Abstract
Introduction: Kidney cancer is a common tumor of the urinary system, and existing data on the relationship between sodium–glucose cotransporter 2 (SGLT2) inhibitors use and kidney cancer are inconsistent. Therefore, this study aimed to investigate the association between SGLT2 inhibitor use and the risk of developing kidney cancer.
Materials and Methods: This study was designed as a systematic review and meta-analysis following the PRISMA guidelines. Accordingly, a comprehensive search was conducted in the Cochrane, Scopus, Web of Science, Embase, and PubMed databases, as well as the Google Scholar search engine, up to January 5, 2026. Data analysis was performed using STATA version 14.
Results: The results showed that the association between the use of SGLT2 inhibitors (OR: 1.14, 95% CI: 0.86–1.52), dapagliflozin (OR: 1.67, 95% CI: 0.47–5.93), canagliflozin (OR: 1.59, 95% CI: 0.61–4.15), and empagliflozin (OR: 1.31, 95% CI: 0.52–3.27) with the risk of kidney cancer was not statistically significant. However, SGLT2 inhibitor use was associated with a reduced risk of renal cell carcinoma (RCC) (OR: 0.69, 95% CI: 0.63–0.76).
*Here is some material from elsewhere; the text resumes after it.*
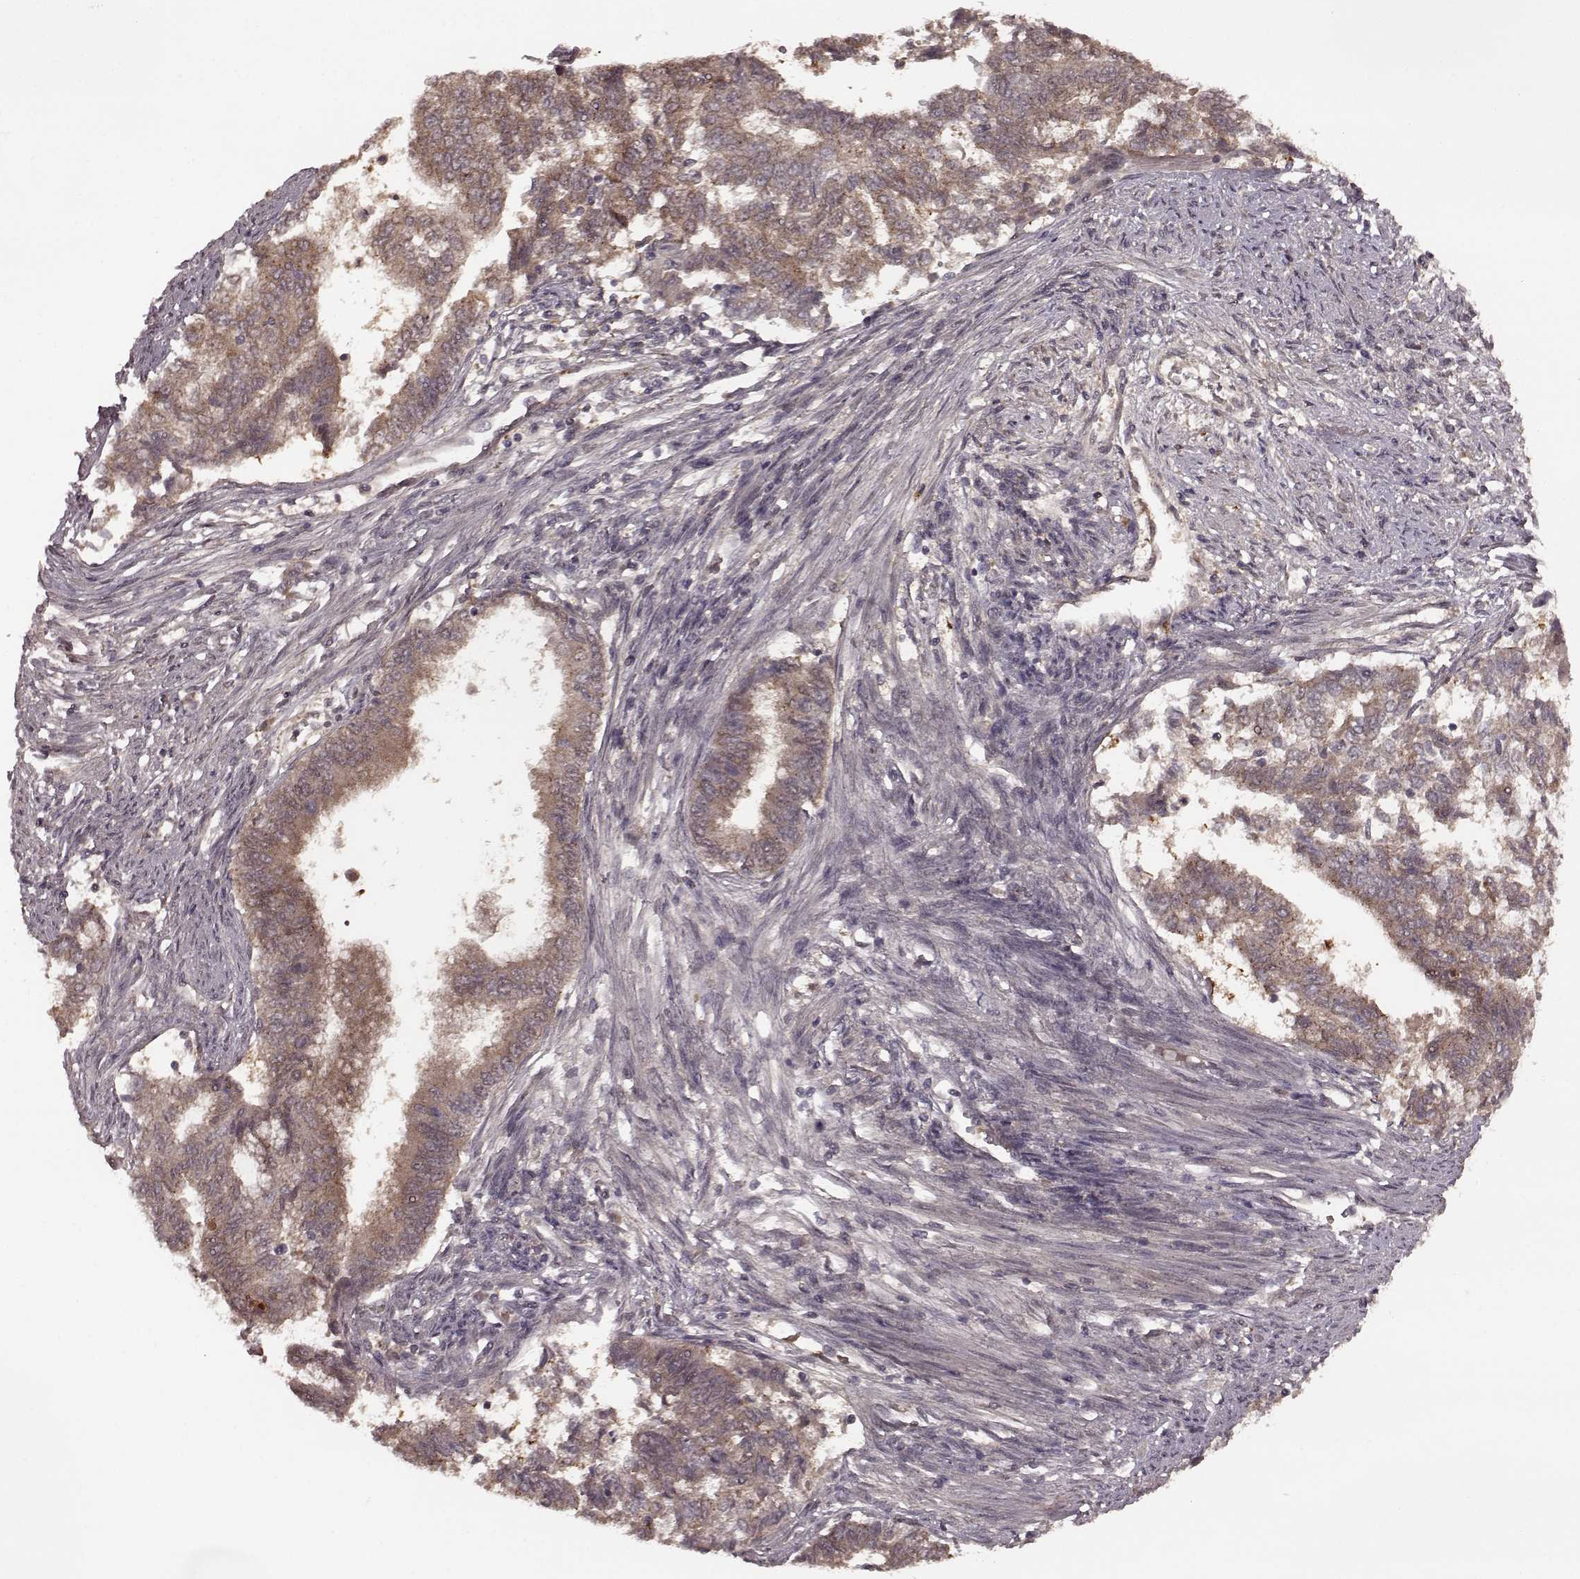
{"staining": {"intensity": "weak", "quantity": ">75%", "location": "cytoplasmic/membranous,nuclear"}, "tissue": "endometrial cancer", "cell_type": "Tumor cells", "image_type": "cancer", "snomed": [{"axis": "morphology", "description": "Adenocarcinoma, NOS"}, {"axis": "topography", "description": "Endometrium"}], "caption": "Adenocarcinoma (endometrial) was stained to show a protein in brown. There is low levels of weak cytoplasmic/membranous and nuclear positivity in about >75% of tumor cells.", "gene": "GSS", "patient": {"sex": "female", "age": 65}}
In contrast, compared with dipeptidyl peptidase‑4 (DPP‑4) inhibitors, SGLT2 inhibitor use was linked to an increased risk of kidney cancer (OR: 1.64, 95% CI: 1.11–2.43).
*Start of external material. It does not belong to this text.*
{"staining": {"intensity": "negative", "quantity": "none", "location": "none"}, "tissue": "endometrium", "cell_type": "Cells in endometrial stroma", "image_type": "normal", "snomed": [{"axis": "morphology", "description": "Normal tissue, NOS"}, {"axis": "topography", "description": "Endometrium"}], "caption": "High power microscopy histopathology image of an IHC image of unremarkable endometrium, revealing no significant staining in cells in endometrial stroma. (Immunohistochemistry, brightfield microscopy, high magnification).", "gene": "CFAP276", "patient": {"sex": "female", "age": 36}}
Conclusion: In conclusion, the use of SGLT2 inhibitors did not affect the incidence of kidney cancer, but it was associated with a 31% reduction in the risk of RCC. In contrast, compared with DPP‑4 inhibitors, SGLT2 inhibitor use increased the risk of kidney cancer by 64%.
Registration: This study has been compiled based on the PRISMA checklist, and its protocol was registered on the PROSPERO (ID: CRD420261293668) and Research Registry (UIN; reviewregistry2078) websites.